» Prompt 1
Decide whether each statement below agrees with the forum thread, answering yes or no and quoting the deciding words of the thread: (a) KEy21's post pairs low effort and low risk with high money. (b) PenileFacialSurgery says they have already made 3k from e-whoring. (c) Cretinous says the least technical avenue of scamming takes little effort.

*** Opening Reading passage ***

# Moneymaxing methods? Bitcoin?



## PenileFacialSurgery (Nov 21, 2019)

Looking to learn or have discussion. Need that LeFort 3 and orbital box Osteotomy


----------



## CupOfCoffee (Nov 21, 2019)

PenileFacialSurgery said:


> Looking to learn or have discussion. Need that LeFort 3 and orbital box Osteotomy


Just make a well designed deep web site and sell shit that you don't even have to gullible


----------



## KEy21 (Nov 21, 2019)

edit: actually im not going to give illegal advice


----------



## PenileFacialSurgery (Nov 21, 2019)

CupOfCoffee said:


> Just make a well designed deep web site and sell shit that you don't even have to gullible





KEy21 said:


> Pay Ahmia.fi to bump certain keywords like “counterfeit” for you to the top of their search engine
> 
> Make an elaborate website with a long FAQ about your passion, authenticity and realness then go over it with Grammarly before posting it.



I mean something that doesn’t take effort, thanks 🙏


----------



## KEy21 (Nov 21, 2019)

PenileFacialSurgery said:


> I mean something that doesn’t take effort, thanks 🙏


High effort 
High risk
High money 

High effort
Low risk 
Low money 

Low effort 
Low risk
No money


----------



## Cretinous (Nov 21, 2019)

PenileFacialSurgery said:


> I mean something that doesn’t take effort, thanks 🙏



even the least technical/craft involved avenue of scamming, e-whoring, still involves considerable effort and patience. You're not going to learn anything, go get a fucking McJob already kid.


----------



## PenileFacialSurgery (Nov 21, 2019)

KEy21 said:


> High effort
> High risk
> High money
> 
> ...





Cretinous said:


> even the least technical/craft involved avenue of scamming, e-whoring, still involves considerable effort and patience. You're not going to learn anything, go get a fucking McJob already kid.


ive already made 3k ewhoring, just want something else tired of dick pics


----------



## Cretinous (Nov 21, 2019)

PenileFacialSurgery said:


> ive already made 3k ewhoring, just want something else tired of dick pics



well you're already at the lowest tier in terms of effort/technical ability. What you want isn't there. Either change your attitude and learn some skill, or accept a shitty but low effort job. Its the exact same problem we all face in every area of life.


----------



## PenileFacialSurgery (Nov 21, 2019)

Cretinous said:


> well you're already at the lowest tier in terms of effort/technical ability. What you want isn't there. Either change your attitude and learn some skill, or accept a shitty but low effort job. Its the exact same problem we all face in every area of life.


Ok nigga damn, what else other than creating an entire damn site son the Dark web


----------



## Luke LLL (Nov 22, 2019)

*** Closing Reading passage ***
*** Opening The data ***

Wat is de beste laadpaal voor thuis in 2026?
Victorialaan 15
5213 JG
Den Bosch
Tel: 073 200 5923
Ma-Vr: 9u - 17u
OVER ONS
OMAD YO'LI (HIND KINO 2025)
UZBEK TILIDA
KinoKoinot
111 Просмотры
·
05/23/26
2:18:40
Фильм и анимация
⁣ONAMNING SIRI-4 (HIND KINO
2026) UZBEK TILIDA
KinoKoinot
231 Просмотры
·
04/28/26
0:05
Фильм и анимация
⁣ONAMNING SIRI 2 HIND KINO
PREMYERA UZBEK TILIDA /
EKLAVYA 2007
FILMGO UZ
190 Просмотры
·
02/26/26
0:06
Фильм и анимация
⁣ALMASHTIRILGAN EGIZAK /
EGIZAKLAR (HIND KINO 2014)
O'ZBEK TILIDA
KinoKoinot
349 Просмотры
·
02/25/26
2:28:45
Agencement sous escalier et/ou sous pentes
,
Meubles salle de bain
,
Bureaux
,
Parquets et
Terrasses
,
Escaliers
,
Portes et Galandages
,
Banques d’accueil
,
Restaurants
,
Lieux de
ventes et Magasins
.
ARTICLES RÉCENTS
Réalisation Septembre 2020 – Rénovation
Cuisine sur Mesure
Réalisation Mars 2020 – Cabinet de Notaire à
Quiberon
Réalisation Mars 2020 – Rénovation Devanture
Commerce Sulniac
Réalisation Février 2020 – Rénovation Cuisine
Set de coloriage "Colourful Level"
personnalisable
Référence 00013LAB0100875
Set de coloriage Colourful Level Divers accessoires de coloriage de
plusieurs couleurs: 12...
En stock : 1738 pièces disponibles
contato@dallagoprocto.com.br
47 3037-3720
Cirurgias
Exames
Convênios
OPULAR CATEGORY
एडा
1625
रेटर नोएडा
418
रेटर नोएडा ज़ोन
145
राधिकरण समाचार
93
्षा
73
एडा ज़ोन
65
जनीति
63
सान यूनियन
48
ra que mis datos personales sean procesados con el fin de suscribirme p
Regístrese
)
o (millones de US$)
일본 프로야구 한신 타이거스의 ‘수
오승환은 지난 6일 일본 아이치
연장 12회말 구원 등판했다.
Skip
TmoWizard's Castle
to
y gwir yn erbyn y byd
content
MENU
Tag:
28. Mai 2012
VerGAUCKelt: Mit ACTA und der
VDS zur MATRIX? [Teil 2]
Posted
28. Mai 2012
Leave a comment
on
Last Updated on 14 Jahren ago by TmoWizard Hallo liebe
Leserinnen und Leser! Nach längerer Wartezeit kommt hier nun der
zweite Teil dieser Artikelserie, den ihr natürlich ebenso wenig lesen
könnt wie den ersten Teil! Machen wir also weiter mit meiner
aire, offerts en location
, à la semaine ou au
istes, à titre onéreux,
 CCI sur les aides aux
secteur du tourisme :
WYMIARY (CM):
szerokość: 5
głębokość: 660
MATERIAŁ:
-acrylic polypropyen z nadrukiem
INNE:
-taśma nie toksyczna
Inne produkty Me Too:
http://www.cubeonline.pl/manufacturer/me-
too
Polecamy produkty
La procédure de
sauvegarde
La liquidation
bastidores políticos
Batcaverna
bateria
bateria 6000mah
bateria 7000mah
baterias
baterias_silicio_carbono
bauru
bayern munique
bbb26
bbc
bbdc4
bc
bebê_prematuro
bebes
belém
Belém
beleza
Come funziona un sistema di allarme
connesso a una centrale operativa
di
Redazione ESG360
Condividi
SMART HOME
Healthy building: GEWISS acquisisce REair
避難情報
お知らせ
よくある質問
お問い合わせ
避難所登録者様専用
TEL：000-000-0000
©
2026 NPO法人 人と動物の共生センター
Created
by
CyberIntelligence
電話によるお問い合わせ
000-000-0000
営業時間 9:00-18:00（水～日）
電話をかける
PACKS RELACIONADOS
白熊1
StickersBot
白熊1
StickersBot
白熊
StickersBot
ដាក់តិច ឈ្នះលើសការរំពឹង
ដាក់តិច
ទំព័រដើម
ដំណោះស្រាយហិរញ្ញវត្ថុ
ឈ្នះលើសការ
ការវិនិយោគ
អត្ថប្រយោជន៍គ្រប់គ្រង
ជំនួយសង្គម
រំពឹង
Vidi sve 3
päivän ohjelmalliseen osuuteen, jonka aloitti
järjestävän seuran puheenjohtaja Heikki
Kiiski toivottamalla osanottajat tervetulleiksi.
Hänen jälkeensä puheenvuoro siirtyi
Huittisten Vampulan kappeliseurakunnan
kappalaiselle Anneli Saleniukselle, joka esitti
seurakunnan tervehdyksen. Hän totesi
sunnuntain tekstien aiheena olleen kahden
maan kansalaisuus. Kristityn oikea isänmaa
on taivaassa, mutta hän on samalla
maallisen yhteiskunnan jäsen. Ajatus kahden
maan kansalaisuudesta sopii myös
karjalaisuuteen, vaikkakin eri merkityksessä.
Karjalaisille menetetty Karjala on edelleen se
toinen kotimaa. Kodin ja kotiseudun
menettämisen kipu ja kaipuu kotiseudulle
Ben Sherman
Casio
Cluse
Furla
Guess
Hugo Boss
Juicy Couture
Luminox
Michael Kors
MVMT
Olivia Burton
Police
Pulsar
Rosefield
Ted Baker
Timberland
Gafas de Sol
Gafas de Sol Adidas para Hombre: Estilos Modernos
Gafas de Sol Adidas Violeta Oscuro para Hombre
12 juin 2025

*** Closing The data ***

» Prompt 2
Please render the lines of the records, from the start of the records through the line containing "Set de coloriage Colourful", inclusive, as a JSON list of strings with one string per line, leaving out blank lines.

» Expected answer 1
(a) No: "No money"
(b) Yes: "ive already made 3k ewhoring"
(c) No: "still involves considerable effort and patience"

» Expected answer 2
[
  "Wat is de beste laadpaal voor thuis in 2026?",
  "Victorialaan 15",
  "5213 JG",
  "Den Bosch",
  "Tel: 073 200 5923",
  "Ma-Vr: 9u - 17u",
  "OVER ONS",
  "OMAD YO'LI (HIND KINO 2025)",
  "UZBEK TILIDA",
  "KinoKoinot",
  "111 Просмотры",
  "·",
  "05/23/26",
  "2:18:40",
  "Фильм и анимация",
  "⁣ONAMNING SIRI-4 (HIND KINO",
  "2026) UZBEK TILIDA",
  "KinoKoinot",
  "231 Просмотры",
  "·",
  "04/28/26",
  "0:05",
  "Фильм и анимация",
  "⁣ONAMNING SIRI 2 HIND KINO",
  "PREMYERA UZBEK TILIDA /",
  "EKLAVYA 2007",
  "FILMGO UZ",
  "190 Просмотры",
  "·",
  "02/26/26",
  "0:06",
  "Фильм и анимация",
  "⁣ALMASHTIRILGAN EGIZAK /",
  "EGIZAKLAR (HIND KINO 2014)",
  "O'ZBEK TILIDA",
  "KinoKoinot",
  "349 Просмотры",
  "·",
  "02/25/26",
  "2:28:45",
  "Agencement sous escalier et/ou sous pentes",
  ",",
  "Meubles salle de bain",
  ",",
  "Bureaux",
  ",",
  "Parquets et",
  "Terrasses",
  ",",
  "Escaliers",
  ",",
  "Portes et Galandages",
  ",",
  "Banques d’accueil",
  ",",
  "Restaurants",
  ",",
  "Lieux de",
  "ventes et Magasins",
  ".",
  "ARTICLES RÉCENTS",
  "Réalisation Septembre 2020 – Rénovation",
  "Cuisine sur Mesure",
  "Réalisation Mars 2020 – Cabinet de Notaire à",
  "Quiberon",
  "Réalisation Mars 2020 – Rénovation Devanture",
  "Commerce Sulniac",
  "Réalisation Février 2020 – Rénovation Cuisine",
  "Set de coloriage \"Colourful Level\"",
  "personnalisable",
  "Référence 00013LAB0100875",
  "Set de coloriage Colourful Level Divers accessoires de coloriage de"
]